Jesus does something which tells the thronging shouting crowd that he is not the kind of king they are expecting. No victorious Jesus “The Hammer” of Nazareth here. The only hammer involved here will be the one that drives the nails into the cross. This is the King of Peace. Do not be afraid, daughter of Zion, look, your king is coming, seated on a donkey’s colt. Here’s what follows those lines in the book of the prophet Zechariah that John is quoting here – “He will cut off the chariot from Ephraim, and the war horse from Jerusalem; and the battle bow shall be cut off, and he shall command peace to the nations; his dominion shall be from sea to sea, and from the River to the end of the earth.”

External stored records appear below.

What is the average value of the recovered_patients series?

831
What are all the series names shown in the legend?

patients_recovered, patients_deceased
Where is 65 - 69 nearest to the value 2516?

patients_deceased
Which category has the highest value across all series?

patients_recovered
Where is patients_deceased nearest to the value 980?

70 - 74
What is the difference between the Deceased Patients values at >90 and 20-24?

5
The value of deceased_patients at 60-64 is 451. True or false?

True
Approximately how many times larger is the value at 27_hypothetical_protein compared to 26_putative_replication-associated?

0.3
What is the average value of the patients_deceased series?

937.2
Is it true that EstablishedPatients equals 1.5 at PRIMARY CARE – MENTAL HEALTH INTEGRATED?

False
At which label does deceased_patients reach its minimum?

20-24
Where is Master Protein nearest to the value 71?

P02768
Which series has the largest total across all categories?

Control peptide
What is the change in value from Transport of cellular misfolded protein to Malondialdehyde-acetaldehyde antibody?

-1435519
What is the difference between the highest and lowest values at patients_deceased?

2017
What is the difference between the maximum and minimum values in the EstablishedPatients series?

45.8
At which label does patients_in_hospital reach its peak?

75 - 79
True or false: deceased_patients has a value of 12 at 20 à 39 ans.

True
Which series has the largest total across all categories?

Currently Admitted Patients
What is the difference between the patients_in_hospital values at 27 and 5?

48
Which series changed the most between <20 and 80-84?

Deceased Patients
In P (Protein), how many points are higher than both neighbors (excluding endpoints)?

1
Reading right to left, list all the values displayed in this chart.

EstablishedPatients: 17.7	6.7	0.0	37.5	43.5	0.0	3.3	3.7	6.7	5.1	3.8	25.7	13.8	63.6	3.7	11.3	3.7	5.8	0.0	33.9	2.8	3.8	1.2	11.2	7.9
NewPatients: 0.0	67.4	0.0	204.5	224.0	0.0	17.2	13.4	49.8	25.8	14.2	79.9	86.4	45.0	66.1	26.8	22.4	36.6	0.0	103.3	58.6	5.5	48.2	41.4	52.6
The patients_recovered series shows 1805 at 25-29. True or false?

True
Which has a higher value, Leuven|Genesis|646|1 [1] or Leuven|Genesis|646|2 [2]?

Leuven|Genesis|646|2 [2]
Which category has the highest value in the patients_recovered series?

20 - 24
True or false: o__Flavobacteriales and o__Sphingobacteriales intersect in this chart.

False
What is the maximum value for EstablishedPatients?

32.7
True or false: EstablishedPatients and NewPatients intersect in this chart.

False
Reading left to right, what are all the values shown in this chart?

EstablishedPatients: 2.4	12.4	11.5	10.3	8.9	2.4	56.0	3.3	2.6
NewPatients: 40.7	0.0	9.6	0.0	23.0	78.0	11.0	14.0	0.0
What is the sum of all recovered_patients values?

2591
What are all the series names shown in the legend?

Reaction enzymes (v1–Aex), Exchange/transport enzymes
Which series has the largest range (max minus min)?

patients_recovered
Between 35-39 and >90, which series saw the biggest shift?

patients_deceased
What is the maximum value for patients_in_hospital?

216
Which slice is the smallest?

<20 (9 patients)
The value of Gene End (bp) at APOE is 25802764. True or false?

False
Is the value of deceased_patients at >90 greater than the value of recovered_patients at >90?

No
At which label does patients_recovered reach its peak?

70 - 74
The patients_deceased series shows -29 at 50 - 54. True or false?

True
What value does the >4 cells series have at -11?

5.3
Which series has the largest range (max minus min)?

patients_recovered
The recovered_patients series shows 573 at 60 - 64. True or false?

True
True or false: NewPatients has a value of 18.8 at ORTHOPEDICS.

This King that we worship is the bringer of peace. His disciples didn’t understand these things at first but when Jesus was glorified then they remembered that these things had been written of him and had been done to him – and so we remember that these things had been written of him and had been done to him.
Because we want to understand don’t we? We want to understand more deeply this King that we love; this King that we serve; this King what we follow. The Pharisees mock him. Look at this rabble that follows him. “You can do nothing,” they say (and I see no reason to read this as anything other than mockery). “The whole world goes after him.”
The irony here is rich of course. This is the one who made the world. This Jesus is the one whose death and resurrection will be for the whole world. As if to underscore this, some Greeks approach Philip who was from Bethsaida – a town with a large Greek population. Greek here is mainly to signify Gentiles. Those from outside. They want to see Jesus. There’s a lesson in this too. There are people all around us who are crying out to be saved. To see Jesus. How are we called to show and tell of Jesus’ love? Philip and Andrew go and tell Jesus.
Jesus’ answer might seem a little strange. He says the hour for him to be glorified has come. Great. The hour for him to be made honoured! To be lifted up! To be celebrated! Jesus follows this with talk of death. Unless a grain of wheat falls into the earth and dies, it remains just a single grain; but if it dies it bears much fruit. Jesus is glorified not in spite of the cross but because of it. We will go through Holy Week in the shadow of the cross knowing that it is through self-sacrificing love that God will save the world. We cry out “Save, we pray” and the man whose death and life will accomplish this is the one riding on a donkey, the one we call King.
To follow this King is to die to oneself. Someone has said that when Christ calls a man (or a woman or a boy or a call), he bids us come and die. Die to vain ambition. Die to the myth of self-sufficiency. Die to conceit, to pride, to self-centredness. Die to withdrawal from others (because while we’re called to be physically distant from one another we’re not called to be spiritually distant). Die to yourself, because in so doing, we find that in Christ we have life. We’re going to be gathering around the Lord’s Table, apart yet together in the Spirit. We are going to gather around the Lord’s Table knowing that to live in the shadow of the cross means to live in love and joy and peace and hope. To live in the shadow of the cross means that the one who is honoured in the ultimate act of sacrificial love calls and enables the same kind of love in us. To live in the shadow of the cross is to live knowing that even death has been conquered. As someone has said “For the God who resurrects, nothing is the end,” even in the valley of the shadow of death. May these truths be near to our hearts this week friends, and every week. Amen.